As soon as he was finished with his body scan he stepped forward and grabbed my hand, tugging me into him, and before I had time to gather my wits his lips were on mine in a soft, barely-there kiss. It was the opposite of the crazy wild kiss we’d had the day before. Just as breathtaking, but in an infinitely sweeter way. As he pulled back I was left blinking and dazed.
‘You ready to go?’ He was speaking and I knew that it was English but I didn’t hear a word. I just stared at him, open-mouthed. What felt like hours of silence passed whilst I tried to kick-start my brain. Tom’s eyes were dancing and his lips were pressed firmly together. ‘Uh, honey?’ he asked in a voice laced with amusement. ‘Have you stroked out again?’
Oh my.
He called me honey.
Nobody other than Lou and Dylan (that is if ‘Ladies’ counts) had ever used an English term of endearment with me. My parents only ever used Italian endearments, and I was lucky if Chris even bothered to use my name most of the time, leave alone something affectionate. I felt the beautiful pain of Tom calling me ‘honey’ slide through me and I shivered involuntarily. Jeepers, I was in trouble. Unfortunately this did not help my power of speech to return, and Tom’s suppressed laughter was quickly morphing into full-on chuckling.
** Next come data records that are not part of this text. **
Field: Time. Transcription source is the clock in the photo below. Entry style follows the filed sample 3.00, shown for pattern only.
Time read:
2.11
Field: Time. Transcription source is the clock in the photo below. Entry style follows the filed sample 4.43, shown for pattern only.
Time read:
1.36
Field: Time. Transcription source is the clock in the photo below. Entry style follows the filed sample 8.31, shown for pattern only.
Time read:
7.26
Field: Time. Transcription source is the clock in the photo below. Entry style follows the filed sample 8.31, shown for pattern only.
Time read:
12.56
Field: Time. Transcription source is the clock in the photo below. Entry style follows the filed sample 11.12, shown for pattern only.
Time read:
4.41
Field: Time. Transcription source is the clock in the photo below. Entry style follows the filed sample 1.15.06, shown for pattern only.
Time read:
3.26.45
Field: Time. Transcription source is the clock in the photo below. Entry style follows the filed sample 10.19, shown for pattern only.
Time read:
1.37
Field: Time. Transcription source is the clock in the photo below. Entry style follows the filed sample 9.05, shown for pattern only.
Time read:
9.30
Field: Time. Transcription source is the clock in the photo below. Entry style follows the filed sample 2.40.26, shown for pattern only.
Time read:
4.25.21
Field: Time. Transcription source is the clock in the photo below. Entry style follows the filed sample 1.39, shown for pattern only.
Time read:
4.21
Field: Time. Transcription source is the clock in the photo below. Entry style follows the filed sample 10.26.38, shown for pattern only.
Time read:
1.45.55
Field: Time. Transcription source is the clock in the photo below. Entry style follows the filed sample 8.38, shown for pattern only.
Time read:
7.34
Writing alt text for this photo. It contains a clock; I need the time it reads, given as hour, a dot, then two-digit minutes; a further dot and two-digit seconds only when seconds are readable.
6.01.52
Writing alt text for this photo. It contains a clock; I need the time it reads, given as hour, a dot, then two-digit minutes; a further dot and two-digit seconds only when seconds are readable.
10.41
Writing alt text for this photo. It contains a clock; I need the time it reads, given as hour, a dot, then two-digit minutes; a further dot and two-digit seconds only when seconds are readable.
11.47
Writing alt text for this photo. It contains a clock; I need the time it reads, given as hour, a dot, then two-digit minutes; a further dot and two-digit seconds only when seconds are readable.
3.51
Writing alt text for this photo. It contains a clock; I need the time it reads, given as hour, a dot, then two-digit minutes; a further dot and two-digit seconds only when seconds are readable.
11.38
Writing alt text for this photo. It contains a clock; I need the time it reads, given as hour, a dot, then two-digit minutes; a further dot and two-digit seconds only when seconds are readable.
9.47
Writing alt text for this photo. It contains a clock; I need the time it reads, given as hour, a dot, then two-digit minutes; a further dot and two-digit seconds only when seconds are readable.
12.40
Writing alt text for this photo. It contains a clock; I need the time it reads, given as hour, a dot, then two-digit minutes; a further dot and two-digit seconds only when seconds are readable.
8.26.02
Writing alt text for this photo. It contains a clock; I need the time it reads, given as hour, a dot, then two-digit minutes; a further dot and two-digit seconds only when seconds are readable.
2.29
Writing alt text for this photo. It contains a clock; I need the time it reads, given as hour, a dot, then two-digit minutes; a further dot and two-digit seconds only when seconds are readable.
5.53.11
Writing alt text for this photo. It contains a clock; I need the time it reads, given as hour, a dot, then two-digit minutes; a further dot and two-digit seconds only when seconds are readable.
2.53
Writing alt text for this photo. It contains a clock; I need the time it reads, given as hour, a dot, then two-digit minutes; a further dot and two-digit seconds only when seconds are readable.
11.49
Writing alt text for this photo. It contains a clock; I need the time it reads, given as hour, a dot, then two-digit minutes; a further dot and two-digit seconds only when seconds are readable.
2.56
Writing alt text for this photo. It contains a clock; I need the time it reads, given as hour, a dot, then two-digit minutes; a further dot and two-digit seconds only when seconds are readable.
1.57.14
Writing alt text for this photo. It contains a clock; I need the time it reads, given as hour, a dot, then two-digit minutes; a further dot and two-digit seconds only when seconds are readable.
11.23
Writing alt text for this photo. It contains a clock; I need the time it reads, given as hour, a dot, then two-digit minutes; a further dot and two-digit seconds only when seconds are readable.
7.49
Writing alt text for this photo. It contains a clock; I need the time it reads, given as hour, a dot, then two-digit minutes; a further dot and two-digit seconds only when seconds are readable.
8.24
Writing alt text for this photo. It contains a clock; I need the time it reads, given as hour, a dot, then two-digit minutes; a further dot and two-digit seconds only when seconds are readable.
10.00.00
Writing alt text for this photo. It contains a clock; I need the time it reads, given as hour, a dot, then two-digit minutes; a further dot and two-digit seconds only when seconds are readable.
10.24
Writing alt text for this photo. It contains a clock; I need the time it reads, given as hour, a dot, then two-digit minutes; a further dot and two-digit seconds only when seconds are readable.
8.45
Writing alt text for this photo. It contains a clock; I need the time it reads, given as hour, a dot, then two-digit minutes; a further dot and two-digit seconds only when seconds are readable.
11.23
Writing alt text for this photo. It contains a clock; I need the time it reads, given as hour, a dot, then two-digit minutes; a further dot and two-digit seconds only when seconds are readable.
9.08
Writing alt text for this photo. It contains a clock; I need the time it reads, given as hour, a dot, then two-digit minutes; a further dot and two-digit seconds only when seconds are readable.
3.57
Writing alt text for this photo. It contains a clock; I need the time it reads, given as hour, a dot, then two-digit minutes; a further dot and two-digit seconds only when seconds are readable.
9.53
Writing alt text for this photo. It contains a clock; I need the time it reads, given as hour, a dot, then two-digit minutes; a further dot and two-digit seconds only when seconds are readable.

One of his hands came up to cup my cheek and he dipped down again so that his face was a hair’s breath from mine.
‘Frankie?’ he called softly. ‘Shall we go?’
I nodded and he smiled, tugging me forward out of the door and slinging his arm around my shoulders.
‘You kids have fun now!’ Lou shrieked from a suspiciously short distance away, confirming her unashamed eavesdropping. ‘Try to behave yourself, Weasel,’ she added, ‘or not. Your call.’
I rolled my eyes. Lou was mortifying but at least she’d done the job of snapping me out of my stupor.
‘So, um, where are we going?’ I managed to ask, having regained the ability to speak. His arm was still around my shoulders and he kept me tucked into his side all the way down the stairs and to the passenger side of his van.
‘Alghero,’ he said, grabbing the van door for me. I noticed that it needed a healthy tug to wrench it open. I looked inside, deciding how best to negotiate the detritus on the passenger seat (even worse, if possible, than the last time I was in there), and thinking that Alghero was my favourite restaurant, which was a bit freaky, especially as it was all the way over in Bristol (over forty-five minutes away). Tom noticed my contemplation of his passenger seat, and moved around me to sweep all the crap onto the floor of the foot-well.
Seriously, it would take me five minutes to clean out his van. How could he live with it like this? I bit my lip to stop myself offering to run up and grab a bin liner.
‘I love Alghero,’ I blurted as soon as he was settled in the driver’s side. He smiled at me as he started the ignition.